▸ Apply what you read
**1.** Reproduce word for word the part of the article on exercise for seniors that begins at the words "Once you have" and ends after the words "times a week.".
**2.** Extend the article on exercise for seniors by writing the passage that follows its last sentence.

▸ Document section

Regular Exercise: A Senior Fountain of Youth
Posted on May 3, 2011 | 3 comments
As I tell my elderly patients each day, it is never too late to reap the benefits of regular exercise. The health benefits of exercise continue throughout life, and the golden years of retirement should not equate with a sedentary life. No matter how long it has been since you exercised, or how old you are, you can find an appropriate exercise to boost your fitness, energy and overall well-being.
It is a fact that muscle strength begins to decline after age 50, but regular exercise can make you stronger and improve your health. There are many benefits to seniors who exercise, beyond an overall improvement in fitness level. For example, regular exercise can lower the prevalence of risk factors linked to heart disease, type 2 diabetes and high blood pressure.
Regular exercise can also lower your risk of depression and lessen the severity of depressive symptoms, including feelings of sadness, lack of enjoyment being with friends or doing things you typically like to do, sleeplessness, unexplained aches and pains, and feelings of hopelessness.
Once you have decided to launch a fitness program, where do you begin? Building physical fitness involves regularly working the heart, lungs and muscles. Ideally, seniors (like all adults) should get some form of aerobic exercise at least three times a week.

▸ Excerpted data

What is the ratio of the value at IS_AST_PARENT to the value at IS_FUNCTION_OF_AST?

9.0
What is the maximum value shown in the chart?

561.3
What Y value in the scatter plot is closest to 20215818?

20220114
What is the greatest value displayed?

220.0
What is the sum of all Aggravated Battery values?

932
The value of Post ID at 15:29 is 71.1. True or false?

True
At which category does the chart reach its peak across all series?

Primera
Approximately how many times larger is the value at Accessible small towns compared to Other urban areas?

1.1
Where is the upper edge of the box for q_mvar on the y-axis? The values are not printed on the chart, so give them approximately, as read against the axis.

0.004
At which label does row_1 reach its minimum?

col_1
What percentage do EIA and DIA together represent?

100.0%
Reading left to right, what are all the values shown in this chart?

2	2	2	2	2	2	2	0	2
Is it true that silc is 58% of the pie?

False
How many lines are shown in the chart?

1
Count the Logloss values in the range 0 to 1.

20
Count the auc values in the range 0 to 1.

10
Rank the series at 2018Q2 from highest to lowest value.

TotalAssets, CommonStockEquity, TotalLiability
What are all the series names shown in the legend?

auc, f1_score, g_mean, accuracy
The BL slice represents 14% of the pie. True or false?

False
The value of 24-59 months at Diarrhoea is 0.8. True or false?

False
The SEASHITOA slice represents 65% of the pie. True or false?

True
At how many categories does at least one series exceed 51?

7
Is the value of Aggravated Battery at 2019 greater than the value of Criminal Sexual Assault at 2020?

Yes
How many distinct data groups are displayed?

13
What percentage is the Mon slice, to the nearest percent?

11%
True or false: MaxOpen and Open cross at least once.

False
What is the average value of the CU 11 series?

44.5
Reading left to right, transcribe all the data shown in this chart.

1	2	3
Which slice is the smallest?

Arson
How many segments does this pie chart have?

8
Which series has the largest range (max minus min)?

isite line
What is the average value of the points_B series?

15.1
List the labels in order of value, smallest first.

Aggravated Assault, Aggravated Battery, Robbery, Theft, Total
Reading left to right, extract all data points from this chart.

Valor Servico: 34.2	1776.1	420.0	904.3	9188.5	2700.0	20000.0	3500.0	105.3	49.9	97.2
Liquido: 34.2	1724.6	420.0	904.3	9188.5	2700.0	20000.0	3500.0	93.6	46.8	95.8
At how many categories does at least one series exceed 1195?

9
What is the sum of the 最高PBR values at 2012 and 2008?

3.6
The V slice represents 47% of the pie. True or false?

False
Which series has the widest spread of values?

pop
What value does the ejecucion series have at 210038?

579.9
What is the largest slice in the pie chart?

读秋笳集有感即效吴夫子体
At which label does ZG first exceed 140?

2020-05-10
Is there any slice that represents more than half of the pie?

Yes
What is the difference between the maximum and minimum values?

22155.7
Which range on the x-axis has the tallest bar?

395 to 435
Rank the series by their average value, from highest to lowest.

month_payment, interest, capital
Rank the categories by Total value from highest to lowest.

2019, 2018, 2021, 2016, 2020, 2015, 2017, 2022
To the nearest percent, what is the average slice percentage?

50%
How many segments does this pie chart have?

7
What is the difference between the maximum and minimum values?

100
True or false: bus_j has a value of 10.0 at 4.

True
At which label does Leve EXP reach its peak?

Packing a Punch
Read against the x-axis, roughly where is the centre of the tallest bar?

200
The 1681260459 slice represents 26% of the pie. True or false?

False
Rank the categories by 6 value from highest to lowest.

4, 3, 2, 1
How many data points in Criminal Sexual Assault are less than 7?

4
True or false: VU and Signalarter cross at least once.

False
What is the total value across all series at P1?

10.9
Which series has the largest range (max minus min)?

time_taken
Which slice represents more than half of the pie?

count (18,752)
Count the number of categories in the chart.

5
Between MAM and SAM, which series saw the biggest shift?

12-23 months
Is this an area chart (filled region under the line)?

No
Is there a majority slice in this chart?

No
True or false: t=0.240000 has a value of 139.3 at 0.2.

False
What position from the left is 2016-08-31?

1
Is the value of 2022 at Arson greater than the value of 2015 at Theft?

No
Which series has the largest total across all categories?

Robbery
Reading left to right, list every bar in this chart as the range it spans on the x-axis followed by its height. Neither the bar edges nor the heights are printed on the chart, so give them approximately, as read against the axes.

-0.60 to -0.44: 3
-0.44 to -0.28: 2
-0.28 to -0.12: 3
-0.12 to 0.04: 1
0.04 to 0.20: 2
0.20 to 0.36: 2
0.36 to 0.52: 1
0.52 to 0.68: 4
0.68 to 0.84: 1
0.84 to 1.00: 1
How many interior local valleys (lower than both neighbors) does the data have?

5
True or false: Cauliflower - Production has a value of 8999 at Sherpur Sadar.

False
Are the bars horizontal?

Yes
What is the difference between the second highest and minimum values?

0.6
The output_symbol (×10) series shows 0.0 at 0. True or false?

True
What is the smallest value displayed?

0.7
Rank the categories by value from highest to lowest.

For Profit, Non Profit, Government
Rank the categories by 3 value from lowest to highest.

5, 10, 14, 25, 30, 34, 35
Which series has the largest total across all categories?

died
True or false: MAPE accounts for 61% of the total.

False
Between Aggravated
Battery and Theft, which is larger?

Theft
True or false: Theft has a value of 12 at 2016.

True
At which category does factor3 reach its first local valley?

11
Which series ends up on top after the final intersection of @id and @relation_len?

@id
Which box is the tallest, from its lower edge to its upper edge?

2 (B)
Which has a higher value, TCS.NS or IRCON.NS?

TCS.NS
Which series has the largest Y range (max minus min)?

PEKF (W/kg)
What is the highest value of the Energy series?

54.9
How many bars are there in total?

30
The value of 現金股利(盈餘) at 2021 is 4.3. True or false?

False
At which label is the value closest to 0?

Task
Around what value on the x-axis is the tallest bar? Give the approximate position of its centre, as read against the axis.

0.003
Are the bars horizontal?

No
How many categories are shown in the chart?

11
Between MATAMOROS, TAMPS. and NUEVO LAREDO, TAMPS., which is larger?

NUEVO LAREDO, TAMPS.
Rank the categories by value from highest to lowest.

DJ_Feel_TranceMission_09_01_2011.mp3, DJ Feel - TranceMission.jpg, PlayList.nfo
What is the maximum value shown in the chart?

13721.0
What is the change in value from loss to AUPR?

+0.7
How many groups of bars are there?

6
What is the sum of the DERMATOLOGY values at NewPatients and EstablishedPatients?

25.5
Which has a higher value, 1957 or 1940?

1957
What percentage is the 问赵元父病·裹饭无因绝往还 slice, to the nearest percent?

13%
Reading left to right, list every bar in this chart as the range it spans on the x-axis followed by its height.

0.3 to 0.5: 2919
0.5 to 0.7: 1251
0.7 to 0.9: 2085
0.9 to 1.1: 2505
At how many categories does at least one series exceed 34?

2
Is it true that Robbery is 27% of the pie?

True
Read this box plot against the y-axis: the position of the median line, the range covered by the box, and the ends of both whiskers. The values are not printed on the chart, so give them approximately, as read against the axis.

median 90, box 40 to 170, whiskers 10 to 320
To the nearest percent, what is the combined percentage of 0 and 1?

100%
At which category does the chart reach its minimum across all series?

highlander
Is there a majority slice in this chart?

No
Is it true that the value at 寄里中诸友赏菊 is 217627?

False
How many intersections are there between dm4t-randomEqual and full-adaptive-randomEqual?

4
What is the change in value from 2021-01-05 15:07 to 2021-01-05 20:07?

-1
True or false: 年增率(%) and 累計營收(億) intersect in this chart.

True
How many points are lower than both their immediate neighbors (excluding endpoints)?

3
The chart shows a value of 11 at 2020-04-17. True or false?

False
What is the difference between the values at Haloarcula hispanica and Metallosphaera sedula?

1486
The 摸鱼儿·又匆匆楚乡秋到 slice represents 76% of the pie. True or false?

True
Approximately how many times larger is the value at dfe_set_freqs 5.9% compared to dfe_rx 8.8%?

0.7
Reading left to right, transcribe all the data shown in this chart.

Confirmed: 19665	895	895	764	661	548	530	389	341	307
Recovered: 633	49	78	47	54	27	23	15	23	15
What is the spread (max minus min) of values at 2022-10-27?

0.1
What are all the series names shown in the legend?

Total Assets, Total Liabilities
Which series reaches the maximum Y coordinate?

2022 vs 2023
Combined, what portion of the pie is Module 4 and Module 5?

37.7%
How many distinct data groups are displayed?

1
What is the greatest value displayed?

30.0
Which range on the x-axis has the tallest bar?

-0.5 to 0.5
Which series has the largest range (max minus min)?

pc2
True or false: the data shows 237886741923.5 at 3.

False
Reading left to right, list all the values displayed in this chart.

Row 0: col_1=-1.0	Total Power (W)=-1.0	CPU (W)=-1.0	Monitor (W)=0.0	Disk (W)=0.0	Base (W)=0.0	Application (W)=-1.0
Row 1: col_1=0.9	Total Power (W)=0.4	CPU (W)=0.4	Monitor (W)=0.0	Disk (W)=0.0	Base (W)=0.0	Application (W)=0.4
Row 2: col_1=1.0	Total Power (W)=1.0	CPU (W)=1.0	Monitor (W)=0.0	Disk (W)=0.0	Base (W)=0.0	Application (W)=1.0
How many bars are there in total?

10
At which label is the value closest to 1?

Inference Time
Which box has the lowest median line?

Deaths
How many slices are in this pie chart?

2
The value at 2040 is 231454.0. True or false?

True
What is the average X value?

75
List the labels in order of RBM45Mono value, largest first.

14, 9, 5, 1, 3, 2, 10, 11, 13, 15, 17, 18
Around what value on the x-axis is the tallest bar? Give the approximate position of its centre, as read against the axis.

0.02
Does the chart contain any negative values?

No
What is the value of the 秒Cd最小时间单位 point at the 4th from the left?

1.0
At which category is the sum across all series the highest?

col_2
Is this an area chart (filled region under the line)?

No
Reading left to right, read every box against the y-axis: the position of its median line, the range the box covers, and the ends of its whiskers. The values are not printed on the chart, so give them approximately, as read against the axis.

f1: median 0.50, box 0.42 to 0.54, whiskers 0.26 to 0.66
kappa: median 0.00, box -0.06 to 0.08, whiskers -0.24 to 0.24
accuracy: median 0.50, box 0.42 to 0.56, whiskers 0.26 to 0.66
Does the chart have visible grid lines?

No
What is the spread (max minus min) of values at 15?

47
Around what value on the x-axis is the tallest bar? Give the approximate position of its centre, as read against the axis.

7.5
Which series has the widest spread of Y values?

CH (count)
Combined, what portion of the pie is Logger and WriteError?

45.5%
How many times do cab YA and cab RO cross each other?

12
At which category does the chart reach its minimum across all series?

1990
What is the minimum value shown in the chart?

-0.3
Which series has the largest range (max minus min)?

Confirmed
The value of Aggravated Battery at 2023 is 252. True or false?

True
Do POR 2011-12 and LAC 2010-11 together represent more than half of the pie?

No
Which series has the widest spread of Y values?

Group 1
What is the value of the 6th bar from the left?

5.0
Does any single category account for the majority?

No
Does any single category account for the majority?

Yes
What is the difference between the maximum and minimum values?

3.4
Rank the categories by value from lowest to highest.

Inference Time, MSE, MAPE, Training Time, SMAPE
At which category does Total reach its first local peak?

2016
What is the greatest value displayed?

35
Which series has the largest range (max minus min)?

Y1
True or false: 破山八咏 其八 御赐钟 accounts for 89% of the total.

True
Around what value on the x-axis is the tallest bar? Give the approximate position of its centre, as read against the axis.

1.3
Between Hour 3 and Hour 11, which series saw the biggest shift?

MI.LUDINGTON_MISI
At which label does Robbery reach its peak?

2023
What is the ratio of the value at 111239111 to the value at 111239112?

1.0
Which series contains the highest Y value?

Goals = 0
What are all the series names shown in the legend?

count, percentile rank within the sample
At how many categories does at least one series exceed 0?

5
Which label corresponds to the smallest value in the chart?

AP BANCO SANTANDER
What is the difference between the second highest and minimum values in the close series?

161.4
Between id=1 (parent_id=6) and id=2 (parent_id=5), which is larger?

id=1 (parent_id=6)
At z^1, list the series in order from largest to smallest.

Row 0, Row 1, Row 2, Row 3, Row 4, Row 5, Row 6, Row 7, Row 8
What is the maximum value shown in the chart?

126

▸ Answers below
**1.**
Once you have decided to launch a fitness program, where do you begin? Building physical fitness involves regularly working the heart, lungs and muscles. Ideally, seniors (like all adults) should get some form of aerobic exercise at least three times a week.

**2.**
Talk with your doctor before starting your exercise program. Consider a low-impact exercise that is less likely to cause bone or joint injuries. Some examples include:
- Water aerobics or swimming
- Walking, hiking or jogging
- Light weights and calisthenics
- Yoga or Tai-chi
More than 30 percent of American seniors walk for exercise. As little as three hours of brisk walking per week may reduce heart attack risk by 64 percent.
It is never too late to get back into shape and drink from the fountain of youth that regular exercise provides. Before you have time to talk yourself out of it, just lace up those tennis shoes and start your exercise program today. I wish you a happy, healthy life.
Dr. Minerva Navarro is a family medicine physician in the Geriatrics Department at the Palo Alto Medical Foundation’s Mountain View Center.